▶ **Exercise instructions**
Reproduce exactly, and solely, the lines running from the top of the data below through the line with "(version 20240108)", both inclusive. Omit pictures.

▶ **Exercise data**
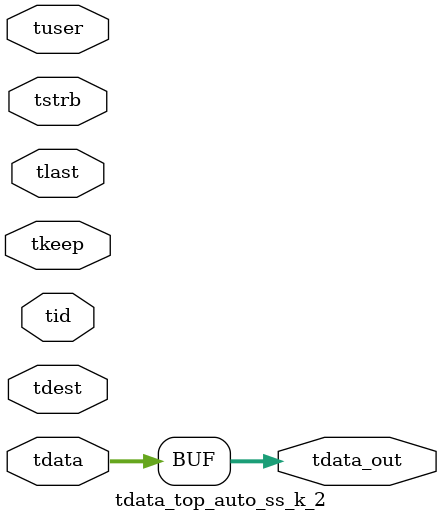
<source format=v>


`timescale 1ps/1ps

module tdata_top_auto_ss_k_2 #
(
parameter C_S_AXIS_TDATA_WIDTH = 32,
parameter C_S_AXIS_TUSER_WIDTH = 0,
parameter C_S_AXIS_TID_WIDTH   = 0,
parameter C_S_AXIS_TDEST_WIDTH = 0,
parameter C_M_AXIS_TDATA_WIDTH = 32
)
(
input  [(C_S_AXIS_TDATA_WIDTH == 0 ? 1 : C_S_AXIS_TDATA_WIDTH)-1:0     ] tdata,
input  [(C_S_AXIS_TUSER_WIDTH == 0 ? 1 : C_S_AXIS_TUSER_WIDTH)-1:0     ] tuser,
input  [(C_S_AXIS_TID_WIDTH   == 0 ? 1 : C_S_AXIS_TID_WIDTH)-1:0       ] tid,
input  [(C_S_AXIS_TDEST_WIDTH == 0 ? 1 : C_S_AXIS_TDEST_WIDTH)-1:0     ] tdest,
input  [(C_S_AXIS_TDATA_WIDTH/8)-1:0 ] tkeep,
input  [(C_S_AXIS_TDATA_WIDTH/8)-1:0 ] tstrb,
input                                                                    tlast,
output [C_M_AXIS_TDATA_WIDTH-1:0] tdata_out
);

assign tdata_out = {tdata[31:0]};

endmodule


</source>
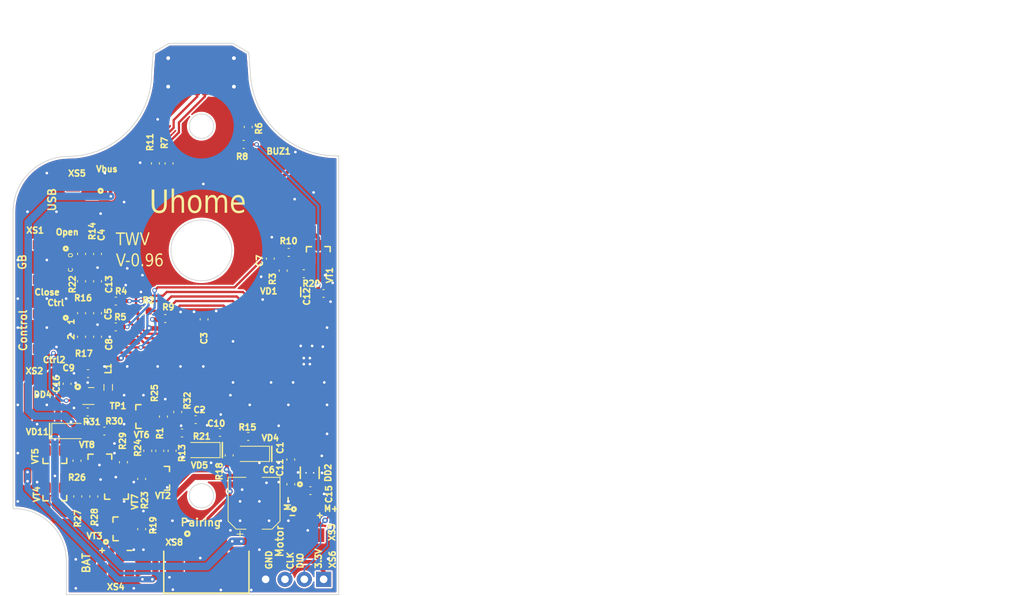
<source format=kicad_pcb>
(kicad_pcb
	(version 20240108)
	(generator "pcbnew")
	(generator_version "8.0")
	(general
		(thickness 1.6)
		(legacy_teardrops no)
	)
	(paper "A5")
	(title_block
		(title "TWV")
		(date "2024-04-04")
		(rev "V-0.96")
		(company "UHome")
	)
	(layers
		(0 "F.Cu" signal)
		(31 "B.Cu" signal)
		(32 "B.Adhes" user "B.Adhesive")
		(33 "F.Adhes" user "F.Adhesive")
		(34 "B.Paste" user)
		(35 "F.Paste" user)
		(36 "B.SilkS" user "B.Silkscreen")
		(37 "F.SilkS" user "F.Silkscreen")
		(38 "B.Mask" user)
		(39 "F.Mask" user)
		(40 "Dwgs.User" user "User.Drawings")
		(41 "Cmts.User" user "User.Comments")
		(42 "Eco1.User" user "User.Eco1")
		(43 "Eco2.User" user "User.Eco2")
		(44 "Edge.Cuts" user)
		(45 "Margin" user)
		(46 "B.CrtYd" user "B.Courtyard")
		(47 "F.CrtYd" user "F.Courtyard")
		(48 "B.Fab" user)
		(49 "F.Fab" user)
	)
	(setup
		(stackup
			(layer "F.SilkS"
				(type "Top Silk Screen")
			)
			(layer "F.Paste"
				(type "Top Solder Paste")
			)
			(layer "F.Mask"
				(type "Top Solder Mask")
				(thickness 0.01)
			)
			(layer "F.Cu"
				(type "copper")
				(thickness 0.035)
			)
			(layer "dielectric 1"
				(type "core")
				(thickness 1.51)
				(material "FR4")
				(epsilon_r 4.5)
				(loss_tangent 0.02)
			)
			(layer "B.Cu"
				(type "copper")
				(thickness 0.035)
			)
			(layer "B.Mask"
				(type "Bottom Solder Mask")
				(thickness 0.01)
			)
			(layer "B.Paste"
				(type "Bottom Solder Paste")
			)
			(layer "B.SilkS"
				(type "Bottom Silk Screen")
			)
			(copper_finish "None")
			(dielectric_constraints no)
		)
		(pad_to_mask_clearance 0.1)
		(solder_mask_min_width 0.09)
		(allow_soldermask_bridges_in_footprints no)
		(aux_axis_origin 44.209998 94.696941)
		(grid_origin 44.209998 94.696941)
		(pcbplotparams
			(layerselection 0x00010fc_ffffffff)
			(plot_on_all_layers_selection 0x0000000_00000000)
			(disableapertmacros no)
			(usegerberextensions yes)
			(usegerberattributes no)
			(usegerberadvancedattributes no)
			(creategerberjobfile yes)
			(dashed_line_dash_ratio 12.000000)
			(dashed_line_gap_ratio 3.000000)
			(svgprecision 4)
			(plotframeref no)
			(viasonmask no)
			(mode 1)
			(useauxorigin no)
			(hpglpennumber 1)
			(hpglpenspeed 20)
			(hpglpendiameter 15.000000)
			(pdf_front_fp_property_popups yes)
			(pdf_back_fp_property_popups yes)
			(dxfpolygonmode no)
			(dxfimperialunits no)
			(dxfusepcbnewfont yes)
			(psnegative no)
			(psa4output no)
			(plotreference yes)
			(plotvalue no)
			(plotfptext yes)
			(plotinvisibletext no)
			(sketchpadsonfab no)
			(subtractmaskfromsilk yes)
			(outputformat 1)
			(mirror no)
			(drillshape 0)
			(scaleselection 1)
			(outputdirectory "gerbers/")
		)
	)
	(net 0 "")
	(net 1 "GND")
	(net 2 "Net-(BUZ1--)")
	(net 3 "/BATTERY")
	(net 4 "/OPEN")
	(net 5 "/CONTROL")
	(net 6 "/CONTROL2")
	(net 7 "/BUTTON")
	(net 8 "/CLOSE")
	(net 9 "VBUS")
	(net 10 "/M+")
	(net 11 "/M-")
	(net 12 "VBAT_SW")
	(net 13 "unconnected-(DD1-P0.10-Pad36)")
	(net 14 "unconnected-(DD1-P0.09-Pad35)")
	(net 15 "/LED")
	(net 16 "unconnected-(DD1-P1.15-Pad5)")
	(net 17 "/SWDIO")
	(net 18 "/SWDCLK")
	(net 19 "/IN2")
	(net 20 "/IN1")
	(net 21 "/NSLEEP")
	(net 22 "unconnected-(DD1-P1.02-Pad30)")
	(net 23 "unconnected-(DD1-D+-Pad24)")
	(net 24 "unconnected-(DD1-D--Pad23)")
	(net 25 "unconnected-(DD1-P0.02-Pad7)")
	(net 26 "/DCDC_MODE")
	(net 27 "unconnected-(DD1-P0.03-Pad6)")
	(net 28 "/EN_VBAT_ADC")
	(net 29 "/VBUS_DETECT")
	(net 30 "/BUZ")
	(net 31 "unconnected-(DD1-P0.28-Pad8)")
	(net 32 "unconnected-(DD1-P0.16-Pad55)")
	(net 33 "unconnected-(DD1-P0.13-Pad54)")
	(net 34 "unconnected-(DD1-P0.14-Pad53)")
	(net 35 "unconnected-(DD1-P0.15-Pad52)")
	(net 36 "unconnected-(DD1-P0.17-Pad51)")
	(net 37 "unconnected-(DD1-P0.20-Pad50)")
	(net 38 "unconnected-(DD1-P0.24-Pad49)")
	(net 39 "unconnected-(DD1-P1.05-Pad48)")
	(net 40 "unconnected-(DD1-P1.07-Pad47)")
	(net 41 "unconnected-(DD1-P0.26-Pad46)")
	(net 42 "unconnected-(DD1-P0.06-Pad45)")
	(net 43 "unconnected-(DD1-P0.08-Pad44)")
	(net 44 "unconnected-(DD1-P0.27-Pad43)")
	(net 45 "unconnected-(DD1-P1.08-Pad42)")
	(net 46 "unconnected-(DD1-P0.11-Pad41)")
	(net 47 "unconnected-(DD1-P0.25-Pad40)")
	(net 48 "unconnected-(DD1-P1.12-Pad39)")
	(net 49 "unconnected-(DD1-P1.14-Pad38)")
	(net 50 "Net-(DD4-SW)")
	(net 51 "Net-(DD4-VSET)")
	(net 52 "Net-(R1-Pad1)")
	(net 53 "/XS1.1")
	(net 54 "/XS1.3")
	(net 55 "/XS2.1")
	(net 56 "/XS2.3")
	(net 57 "Net-(VT4-G)")
	(net 58 "Net-(VT1-G)")
	(net 59 "Net-(VT6-D)")
	(net 60 "Net-(VT3-D)")
	(net 61 "Net-(VT4-S)")
	(net 62 "Net-(R15-Pad1)")
	(net 63 "Net-(XS7-CC1)")
	(net 64 "Net-(VD1-A)")
	(net 65 "Net-(VT3-G)")
	(net 66 "Net-(XS7-CC2)")
	(net 67 "Net-(VT2-D)")
	(net 68 "Net-(VT2-G)")
	(net 69 "Net-(VT6-G)")
	(net 70 "Net-(VT8-D)")
	(net 71 "unconnected-(DD1-P1.06-Pad34)")
	(net 72 "unconnected-(DD1-P1.04-Pad33)")
	(net 73 "Net-(DD4-STOP)")
	(net 74 "Net-(VT7-D)")
	(net 75 "Net-(VT7-G)")
	(net 76 "unconnected-(DD1-VBUS-Pad22)")
	(net 77 "+3.3V")
	(net 78 "/PU_OPEN")
	(net 79 "/PU_CLOSE")
	(net 80 "/PU_CONTROL")
	(net 81 "/PU_CONTROL2")
	(net 82 "VBAT")
	(net 83 "unconnected-(DD1-P0.29-Pad9)")
	(footprint "TWV:HOLYIOT-18039" (layer "F.Cu") (at 79.309999 64.296942 -90))
	(footprint "TWV:BM02B-SRSS-TB" (layer "F.Cu") (at 54.609999 42.896942 -90))
	(footprint "TWV:R_0603_1608Metric" (layer "F.Cu") (at 79.709998 52.096941 90))
	(footprint "TWV:R_0603_1608Metric" (layer "F.Cu") (at 74.509998 35.496941))
	(footprint "TWV:R_0603_1608Metric" (layer "F.Cu") (at 82.409998 52.496941))
	(footprint "TWV:Q_SOT-23" (layer "F.Cu") (at 49.708899 81.593342 -90))
	(footprint "TWV:BM02B-SRSS-TB" (layer "F.Cu") (at 57.708899 88.868342))
	(footprint "TWV:R_0603_1608Metric" (layer "F.Cu") (at 57.709998 59.496941))
	(footprint "TWV:R_0603_1608Metric" (layer "F.Cu") (at 62.909998 37.996941 90))
	(footprint "TWV:C_0603_1608Metric" (layer "F.Cu") (at 55.309998 60.796941 90))
	(footprint "TWV:R_0603_1608Metric" (layer "F.Cu") (at 57.709998 56.096941))
	(footprint "TWV:C_0603_1608Metric" (layer "F.Cu") (at 80.703178 76.938167 -90))
	(footprint "TWV:R_0603_1608Metric" (layer "F.Cu") (at 53.209998 57.693342 -90))
	(footprint "TWV:C_0603_1608Metric" (layer "F.Cu") (at 85.009998 55.096941))
	(footprint "TWV:PKMCS0909E4000-R1" (layer "F.Cu") (at 82.309999 42.493342 -90))
	(footprint "TWV:BM02B-SRSS-TB" (layer "F.Cu") (at 82.708899 84.368342))
	(footprint "TWV:CP_Elec_6.3x7.7" (layer "F.Cu") (at 75.880348 82.693342 90))
	(footprint "TWV:VSON-8" (layer "F.Cu") (at 54.108899 68.580842))
	(footprint "TWV:Q_SOT-23" (layer "F.Cu") (at 61.108899 71.293342 180))
	(footprint "TWV:BM03B-SRSS-TB" (layer "F.Cu") (at 50.233899 60.093342 -90))
	(footprint "TWV:C_0603_1608Metric" (layer "F.Cu") (at 55.309998 53.496941 90))
	(footprint "TWV:R_0603_1608Metric" (layer "F.Cu") (at 53.209998 49.896941 -90))
	(footprint "TWV:R_0603_1608Metric" (layer "F.Cu") (at 54.008899 70.680842 180))
	(footprint "TWV:TEST_POINT_2MM" (layer "F.Cu") (at 57.009999 40.296942))
	(footprint "TWV:C_0603_1608Metric" (layer "F.Cu") (at 55.309998 57.693342 -90))
	(footprint "TWV:R_0603_1608Metric" (layer "F.Cu") (at 61.908899 75.793342 -90))
	(footprint "TWV:R_0603_1608Metric" (layer "F.Cu") (at 64.709998 37.996941 90))
	(footprint "TWV:Q_SOT-23" (layer "F.Cu") (at 84.309998 49.696941 90))
	(footprint "TWV:D_SOD-123F" (layer "F.Cu") (at 51.508899 73.193342))
	(footprint "TWV:F1003WR-S-04PNLNG1GT0R" (layer "F.Cu") (at 69.609999 88.996942))
	(footprint "TWV:R_0603_1608Metric" (layer "F.Cu") (at 53.209998 53.493342 90))
	(footprint "TWV:R_0603_1608Metric" (layer "F.Cu") (at 72.609999 76.396942 90))
	(footprint "TWV:R_0603_1608Metric" (layer "F.Cu") (at 61.108899 79.493342 -90))
	(footprint "TWV:TEST_POINT_2MM" (layer "F.Cu") (at 53.208899 47.893342))
	(footprint "TWV:R_0603_1608Metric" (layer "F.Cu") (at 53.209998 60.796941 90))
	(footprint "TWV:C_0603_1608Metric" (layer "F.Cu") (at 55.309998 49.896941 -90))
	(footprint "TWV:R_0603_1608Metric" (layer "F.Cu") (at 75.114182 73.902981))
	(footprint "TWV:R_0603_1608Metric"
		(layer "F.Cu")
		(uuid "8f500bad-13b4-4221-8431-84587e219b06")
		(at 63.971399 71.293342 90)
		(descr "Resistor SMD 0603 (1608 Metric), square (rectangular) end terminal, IPC_7351 nominal, (Body size source: IPC-SM-782 page 72, https://www.pcb-3d.com/wordpress/wp-content/uploads/ipc-sm-782a_amendment_1_and_2.pdf), generated with kicad-footprint-generator")
		(tags "resistor")
		(property "Reference" "R25"
			(at 3.0964 -1.1614 90)
			(layer "F.SilkS")
			(uuid "08fdb8ba-54e9-4de3-9d93-e68d600106b2")
			(effects
				(font
					(size 0.8 0.8)
					(thickness 0.2)
				)
			)
		)
		(property "Value" "470K 1%"
			(at 0 1.43 90)
			(layer "F.Fab")
			(uuid "c5b9cad6-ac54-4683-a30a-faed223f2b30")
			(effects
				(font
					(size 1 1)
					(thickness 0.15)
				)
			)
		)
		(property "Footprint" "TWV:R_0603_1608Metric"
			(at 0 0 90)
			(un
... [1287363 chars truncated]
</source>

▶ **Response below**
<source format=v>


`timescale 1ps/1ps

module tdata_top_auto_ss_k_2 #
(
parameter C_S_AXIS_TDATA_WIDTH = 32,
parameter C_S_AXIS_TUSER_WIDTH = 0,
parameter C_S_AXIS_TID_WIDTH   = 0,
parameter C_S_AXIS_TDEST_WIDTH = 0,
parameter C_M_AXIS_TDATA_WIDTH = 32
)
(
input  [(C_S_AXIS_TDATA_WIDTH == 0 ? 1 : C_S_AXIS_TDATA_WIDTH)-1:0     ] tdata,
input  [(C_S_AXIS_TUSER_WIDTH == 0 ? 1 : C_S_AXIS_TUSER_WIDTH)-1:0     ] tuser,
input  [(C_S_AXIS_TID_WIDTH   == 0 ? 1 : C_S_AXIS_TID_WIDTH)-1:0       ] tid,
input  [(C_S_AXIS_TDEST_WIDTH == 0 ? 1 : C_S_AXIS_TDEST_WIDTH)-1:0     ] tdest,
input  [(C_S_AXIS_TDATA_WIDTH/8)-1:0 ] tkeep,
input  [(C_S_AXIS_TDATA_WIDTH/8)-1:0 ] tstrb,
input                                                                    tlast,
output [C_M_AXIS_TDATA_WIDTH-1:0] tdata_out
);

assign tdata_out = {tdata[31:0]};

endmodule


</source>
<source format=kicad_pcb>
(kicad_pcb
	(version 20240108)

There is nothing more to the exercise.